__TRAVAIL DEMANDÉ__:
1. D'après le texte sur la médisance, qu'est-ce qui renforce la gravité de cette agression ?
2. Reproduisez fidèlement le passage du texte sur la médisance qui commence par « Médire ne fait » et se termine par « humain est respectée. ».
3. Poursuivez la rédaction du texte sur la médisance à partir de sa dernière phrase.

__TEXTE SUPPORT__:
• • • • •

Être victime de médisance a ceci de terrible qu’il est souvent impossible de connaître l’auteur de l’agression. Il n’est pas présent, il n’y a pas d’interlocuteur possible, le règne du “on dit sur toi que” s’instaure. La médisance est une voix sans sujet
 
 
La médisance éloigne la protection divine
 
Médire ne fait pas que nuire à autrui. Elle n’est pas uniquement une mauvaise manie dont il faut se débarrasser. Le 'Hafetz 'Hayim y voit une violence faite à autrui dans l’anonymat. Effectivement, la médisance est agression, puisqu’elle est faite de propos humiliants pour la personne visée. L’humiliation s’en prend à l’être même d’autrui, à sa dignité et sa personnalité. Critiquer des actes permet de progresser. Il n’y a pas d’apprentissage sans ce type de critique. En modifiant la façon de faire, la critique n’a plus lieu d’être ; la critique peut même être contestée et discutée. L’acte est sous la responsabilité de celui qui agit, libre à lui de refuser ou accepter la critique. Quelle que soit sont attitude, son intégrité d’être humain est respectée.
 
En revanche, l’humiliation n’apprend rien. Elle sabote les fondements mêmes de l’être et ne permet pas le progrès. Il s’agit d’une agression d’autrui avec la parole. La gravité de cette agression est renforcée par l’anonymat, l’agresseur reste “dans l’ombre” puisqu’il agit sans se faire connaître de la victime, en son absence. L’agressé ne peut se défendre et l’agresseur n’est pas identifié comme tel.
 
Être victime de médisance a ceci de terrible qu’il est souvent impossible de connaître l’auteur de l’agression. Il n’est pas présent, il n’y a pas d’interlocuteur possible, le règne du “on dit sur toi que” s’instaure. La médisance est une voix sans sujet, qui pour cette raison se pare du vêtement de l’objectivité. Puisque le propos n’a pas d’auteur identifié avec certitude, il ne serait pas un point de vue personnel sur une personne, mais un avis partagé par beaucoup, donc d’autant plus vrai. Après tout, “il n’y a pas de fumée sans feu”, dit une soi-disante sagesse populaire qui, en définitive, ne fait que présumer coupable un accusé. Pour ces raisons, le 'Hafetz 'Hayim considère que le médisant étant maudit, il ne reçoit plus les effets bénéfiques de l’élection. Il est rejeté par D-ieu, qui ne le protège plus. Il n’attire plus le bon “Influx” divin sur lui, mais également sur l’ensemble de la communauté.

• • • • •

__LIGNES DE DONNÉES__:
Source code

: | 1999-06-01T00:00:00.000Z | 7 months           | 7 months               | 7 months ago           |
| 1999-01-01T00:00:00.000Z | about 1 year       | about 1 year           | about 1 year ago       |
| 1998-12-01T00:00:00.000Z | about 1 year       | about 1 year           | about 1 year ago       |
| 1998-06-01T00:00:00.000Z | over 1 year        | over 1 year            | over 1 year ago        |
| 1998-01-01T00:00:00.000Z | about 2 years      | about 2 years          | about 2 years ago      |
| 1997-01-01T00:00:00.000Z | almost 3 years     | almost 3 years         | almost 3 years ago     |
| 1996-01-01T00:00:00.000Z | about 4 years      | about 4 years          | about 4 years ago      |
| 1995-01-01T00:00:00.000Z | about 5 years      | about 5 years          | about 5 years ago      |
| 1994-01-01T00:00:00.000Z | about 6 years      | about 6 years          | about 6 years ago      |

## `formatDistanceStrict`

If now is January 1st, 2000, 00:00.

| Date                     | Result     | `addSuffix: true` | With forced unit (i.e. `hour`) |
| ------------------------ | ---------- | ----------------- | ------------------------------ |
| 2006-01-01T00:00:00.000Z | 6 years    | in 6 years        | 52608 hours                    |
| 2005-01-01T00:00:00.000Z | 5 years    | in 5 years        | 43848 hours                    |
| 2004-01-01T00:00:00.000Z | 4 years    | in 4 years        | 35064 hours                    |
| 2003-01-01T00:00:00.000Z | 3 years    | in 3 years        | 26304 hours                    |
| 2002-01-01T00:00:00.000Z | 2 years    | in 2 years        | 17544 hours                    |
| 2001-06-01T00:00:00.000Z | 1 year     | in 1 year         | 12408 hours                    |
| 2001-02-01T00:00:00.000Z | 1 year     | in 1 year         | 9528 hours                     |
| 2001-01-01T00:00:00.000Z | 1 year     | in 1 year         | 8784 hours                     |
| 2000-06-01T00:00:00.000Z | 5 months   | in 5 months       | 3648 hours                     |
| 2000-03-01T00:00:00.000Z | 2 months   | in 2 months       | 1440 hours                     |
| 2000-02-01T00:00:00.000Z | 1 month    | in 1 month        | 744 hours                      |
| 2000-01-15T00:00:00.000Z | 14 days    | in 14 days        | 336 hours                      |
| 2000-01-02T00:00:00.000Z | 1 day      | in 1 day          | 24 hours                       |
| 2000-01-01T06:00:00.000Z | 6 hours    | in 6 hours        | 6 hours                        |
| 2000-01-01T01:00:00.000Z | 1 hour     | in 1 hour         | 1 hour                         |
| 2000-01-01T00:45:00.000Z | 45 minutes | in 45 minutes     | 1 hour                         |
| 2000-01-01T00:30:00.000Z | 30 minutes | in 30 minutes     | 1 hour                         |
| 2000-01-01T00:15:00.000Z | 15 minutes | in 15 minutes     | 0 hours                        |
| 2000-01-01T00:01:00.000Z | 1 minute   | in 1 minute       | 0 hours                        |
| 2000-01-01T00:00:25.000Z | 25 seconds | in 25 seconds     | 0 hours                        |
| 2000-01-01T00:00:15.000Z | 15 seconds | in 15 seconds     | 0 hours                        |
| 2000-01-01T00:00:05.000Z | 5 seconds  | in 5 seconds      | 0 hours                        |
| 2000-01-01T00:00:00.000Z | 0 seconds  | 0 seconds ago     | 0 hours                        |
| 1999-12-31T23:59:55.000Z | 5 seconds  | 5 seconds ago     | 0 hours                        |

• • • • •

__RÉPONSES NUMÉROTÉES__:
1. L'anonymat.

2.
Médire ne fait pas que nuire à autrui. Elle n’est pas uniquement une mauvaise manie dont il faut se débarrasser. Le 'Hafetz 'Hayim y voit une violence faite à autrui dans l’anonymat. Effectivement, la médisance est agression, puisqu’elle est faite de propos humiliants pour la personne visée. L’humiliation s’en prend à l’être même d’autrui, à sa dignité et sa personnalité. Critiquer des actes permet de progresser. Il n’y a pas d’apprentissage sans ce type de critique. En modifiant la façon de faire, la critique n’a plus lieu d’être ; la critique peut même être contestée et discutée. L’acte est sous la responsabilité de celui qui agit, libre à lui de refuser ou accepter la critique. Quelle que soit sont attitude, son intégrité d’être humain est respectée.

3.
Cette bonne présence divine est manifestée par la Chekhina, concept d’origine talmudique. Quelles que soient les pérégrinations du peuple juif, où qu’il soit dans le monde, D-ieu est près de lui au travers de la Chekhina. Elle n’est pas le lieu où trouver Dieu mais sa présence manifeste ou cachée. Dieu est incorporel ; une distance incommensurable Le sépare de la création et de l’homme en particulier. Or D-ieu est présent dans l’histoire juive, Il se cache et s’éloigne par moment, mais Il est derrière le cours des événements pour le judaïsme à partir du Talmud. La Chekhina (de la racine “chakhan” : résider) comble ce vide et résout cette question, en signifiant une Émanation divine bienfaisante. Le Midrach a toujours associé la présence de la Chekhina avec le mérite individuel et collectif. La médisance éloigne donc D-ieu – c’est-à-dire sa Chekhina – qui ne reviendrait qu’à la fin des temps, lors de la rédemption.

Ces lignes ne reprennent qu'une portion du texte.